Andrew, thank you! I realize I am very, very blessed as all three of my boys are growing into wonderful young men so far (fingers and toes crossed it continues).

As for the 1952 Mick, my late father had a chance to buy one that was centered and crease free back in 1988. We were at the beach in NC and travelled almost an hour to a card shop in Wilmington (that's how card crazy we were). It was the first time we had ever seen a Mantle rookie and it was like we had seen one of the seven wonders of the world or something.

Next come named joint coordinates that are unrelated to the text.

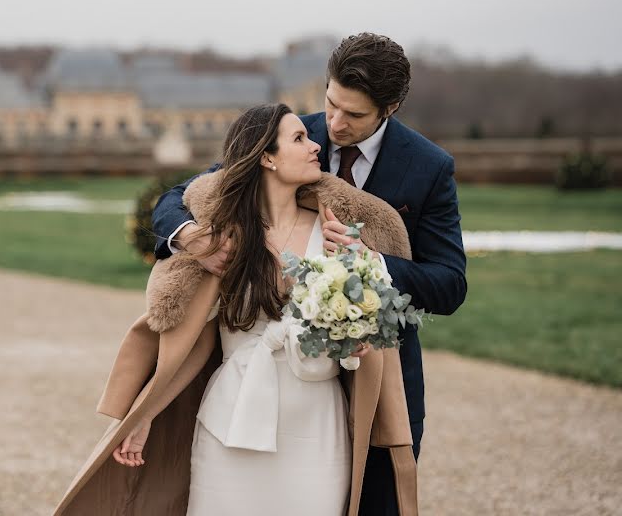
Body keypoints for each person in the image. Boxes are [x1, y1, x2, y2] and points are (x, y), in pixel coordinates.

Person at [151, 33, 468, 514]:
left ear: (391, 107)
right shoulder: (292, 133)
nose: (335, 125)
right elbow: (185, 195)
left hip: (378, 376)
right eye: (331, 102)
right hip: (268, 385)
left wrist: (372, 261)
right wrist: (188, 234)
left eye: (354, 115)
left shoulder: (428, 167)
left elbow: (449, 283)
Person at [53, 102, 419, 516]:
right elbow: (195, 344)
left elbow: (371, 326)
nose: (315, 145)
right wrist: (144, 416)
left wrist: (356, 342)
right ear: (266, 157)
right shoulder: (222, 242)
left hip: (317, 426)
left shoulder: (337, 232)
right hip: (228, 422)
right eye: (299, 138)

The dealer had it priced at 1K but offered it to my Dad for $900. He would even take a check! My Mom urged Dad to buy it saying "You will never have a chance again." He just couldn't do it. We had never even spent $100 on a single card before......if only. Dad was a postal worker and Mom a nurse (blue collar all the way and now my wife is a teacher and I am a preacher haha) so to Dad that was way too much to spend for a card. Dad passed too early (54 years old) and Mom and I still talk about that card. The mantle rookie is just magic. Always will be. I remember buying the topps book in the picture I included. I can't believe Dad pulled the trigger for the book (thanks Mom) but we had never even seen most of those high number 52's. Happy collecting guys!






Quote:
Originally Posted by MattyC View Post
Well said. Interestingly, my ten year old son and I just minutes ago got off a long call with a seventy-nine year old gentleman who pulled our 1952 Topps Mantle from its pack, way back in the Summer of '52, using money earned from his paper route. He bought the pack at a tobacco shop in Illinois.

My son and I were hanging on every word the original owner said, learning exactly where our Mantle card came from and how things were then, what his life was like, how into baseball he was, etc.

How many times do we collectors look at a card in our hands and wonder to ourselves about its journey through time to us? My son and I discussed how rare and special it is to trace a card's lineage like that. The discussion even ranged to the advent of TPG grading, and how the owner and his own son drove the card up to PSA some years ago for grading (I can also add both its owners find the arbitrary grading rules irksome LOL!).

Tangentially, a work colleague sent me a holiday gift this year; it is a coffee table book about the baseball HOF. My son and I cracked it open, and who was staring at us on the first page picture? The Mick. Of course we then went through all the other greats.

When I was a kid, my parents didn't teach me about Ruth or DiMaggio or Mantle or any of the others, and yet I still came to revere their cards— my cousins got me into collecting, and from there I just found the old greats. So one doesn't even necessarily need a parent to find their way to the classics. And one doesn't need to have seen them play either; that is what makes them legendary figures— that they existed in an often romanticized past world. They take on a more majestic character and mystique that way, actually.

I think music is an interesting analogy— someone can get into any modern artist, and if they are intellectually curious they will eventually delve into that artist's influences, roots, and samples, and journey onward from there.